S' il veut trouver quelque chose d'universel dans cette rose-ci, il faudra qu’il l'envisage sous l'aspect du
règne végétal ou de la fleur en général; s’il veut trouver quelque chose d’universel dans une musique, il faudra qu’il
l'envisage sous l'angle des règles de composition.
Il aura des concepts mais point de beauté: « quand on juge des
objets simplement par concepts toute représentation de la beauté se perd ».
C'est ce qui peut arriver quand un
traque d'art explique un poème...
Comme la beauté est toujours saisie sur un objet concret, matériel, singulier, il
n'y a pas de règles universelles du beau.
Le jugement de goût n'est pas un jugement de connaissance.
· Troisième définition : « La beauté est la forme de la fïnalité d'un objet en tant qu’elle y est perçue sans la
représentation d'une fin ».
Ce qui est beau a l'apparence de la finalité.
Chaque élément semble concourir à l'effet d'ensemble, qu'il s'agisse d'un
paysage, d’un tableau, d'une musique.
Cette finalité ne se ramène pas au critère classique de la perfection puisque
celle-ci suppose Inadéquation de ce qui est à l'idée ou concept.
Or, nous venons de le voir, le jugement de goût est
toujours particulier et ne procède pas par concepts.
Cette finalité est sans fin.
On ne peut lui assigner une fonction.
La forme finale de l'objet a l'apparence de la gratuité.
Les êtres vivants ont aussi la forme de la finalité mais cette
finalité n'est pas sans fin puisque les parties concourent à une fin, la survie.
Cette troisième définition montre que
Kant ne définit pas la beauté à partir de la seule qualité de l'émotion.
La beauté n'est pas que dans le sujet.
Tout
n'est pas beau, tout n'est pas susceptible de produire le plaisir esthétique, cela ne dépend pas de la seule disposition
intérieure.
D’où vient le plaisir?
·
d’un objet dont la forme finale peut paraître gratuite, ce qui nous prédispose au désintéressement.
Ainsi une
machine à café dont toutes les parties sans exception sont subordonnées à sa fonction de faire le café ne peut
être jugée belle et notre rapport à elle ne sera qu'utilitaire.
Par contre la nature est telle que nous pouvons soit la
contempler soit l'utiliser.
·
d'un objet qui a une forme finale.
Pourquoi la juxtaposition d'éléments ne se prête-t-elle pas au plaisir esthétique?

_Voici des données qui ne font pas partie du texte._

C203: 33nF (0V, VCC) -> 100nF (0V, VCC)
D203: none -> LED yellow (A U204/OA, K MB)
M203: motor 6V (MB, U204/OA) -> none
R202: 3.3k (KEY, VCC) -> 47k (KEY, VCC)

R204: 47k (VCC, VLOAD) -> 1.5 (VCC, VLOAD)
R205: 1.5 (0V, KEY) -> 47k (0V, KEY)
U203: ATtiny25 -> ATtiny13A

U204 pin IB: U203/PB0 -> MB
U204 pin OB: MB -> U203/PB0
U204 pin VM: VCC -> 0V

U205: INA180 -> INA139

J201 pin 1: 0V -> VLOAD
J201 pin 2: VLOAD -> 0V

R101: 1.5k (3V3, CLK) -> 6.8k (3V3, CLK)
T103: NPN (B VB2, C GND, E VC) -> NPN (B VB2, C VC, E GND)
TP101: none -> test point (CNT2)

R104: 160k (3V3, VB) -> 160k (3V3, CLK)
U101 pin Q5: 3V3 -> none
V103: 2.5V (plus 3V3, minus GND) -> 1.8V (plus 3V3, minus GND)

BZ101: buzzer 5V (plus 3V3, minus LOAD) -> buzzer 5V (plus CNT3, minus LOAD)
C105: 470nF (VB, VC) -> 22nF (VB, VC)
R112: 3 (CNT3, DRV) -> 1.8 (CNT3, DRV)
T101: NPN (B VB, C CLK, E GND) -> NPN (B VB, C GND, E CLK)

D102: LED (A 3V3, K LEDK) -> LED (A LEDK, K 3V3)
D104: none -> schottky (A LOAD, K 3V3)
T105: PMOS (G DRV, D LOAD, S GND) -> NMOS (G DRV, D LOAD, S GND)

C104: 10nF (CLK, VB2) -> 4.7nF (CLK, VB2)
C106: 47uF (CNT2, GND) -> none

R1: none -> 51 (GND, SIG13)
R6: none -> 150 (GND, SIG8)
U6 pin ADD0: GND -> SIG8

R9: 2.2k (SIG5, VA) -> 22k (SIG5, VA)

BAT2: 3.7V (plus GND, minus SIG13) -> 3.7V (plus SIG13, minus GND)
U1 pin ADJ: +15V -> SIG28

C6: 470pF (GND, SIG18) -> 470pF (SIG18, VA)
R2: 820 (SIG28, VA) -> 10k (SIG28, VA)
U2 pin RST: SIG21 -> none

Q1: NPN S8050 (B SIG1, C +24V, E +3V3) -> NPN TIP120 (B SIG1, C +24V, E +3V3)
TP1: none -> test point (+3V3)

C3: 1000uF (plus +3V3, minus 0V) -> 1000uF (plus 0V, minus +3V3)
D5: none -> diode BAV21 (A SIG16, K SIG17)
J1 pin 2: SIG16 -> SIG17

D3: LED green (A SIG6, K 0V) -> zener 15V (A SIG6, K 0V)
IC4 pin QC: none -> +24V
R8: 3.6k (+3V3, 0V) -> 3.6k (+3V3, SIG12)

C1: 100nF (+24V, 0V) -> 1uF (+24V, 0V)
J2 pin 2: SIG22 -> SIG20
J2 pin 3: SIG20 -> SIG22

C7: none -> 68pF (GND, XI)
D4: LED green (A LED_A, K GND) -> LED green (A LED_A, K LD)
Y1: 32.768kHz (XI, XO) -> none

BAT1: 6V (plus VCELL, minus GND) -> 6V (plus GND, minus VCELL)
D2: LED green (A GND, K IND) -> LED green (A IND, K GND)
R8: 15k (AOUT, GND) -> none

Parce qu’il est impossible de lui assigner un sens.
Kant ne veut absolument pas dire que la belle nature ou œuvre d'art
ont un sens.
Elles n'ont pas un sens mais elles sont belles dans la mesure où il est possible de leur donner du sens
c'est à dire un sens qui ne s'épuisera jamais, qui suscitera toujours de nouvelles interprétations (cf.
votre pratique de
l’analyse littéraire: le texte n'est pas l'objet d'une connaissance mais d'une interprétation qui peut indéfiniment
s'enrichir).
Un plaisir esthétique a sa source « dans le libre jeu de l'imagination et de l'entendement ».
Libre jeu car
l'imagination n'est pas subordonnée à l'entendement comme dans la connaissance où elle doit se plier à ses règles : si
elle ne s'y plie pas elle divague, elle rêve, elle entrave la connaissance.
Face au beau qui n’est pas l'objet d’un
jugement de connaissance (en langage kantien déterminant ) l'accord entre l'imagination et l'entendement ne suit
aucune règle.
Par exemple lorsque nous écoutons une œuvre musicale, nous associons aux sons des images, ces
images s'organisent et prennent un sens mais d'autres associations seraient possibles, un autre sens pourrait jaillir et.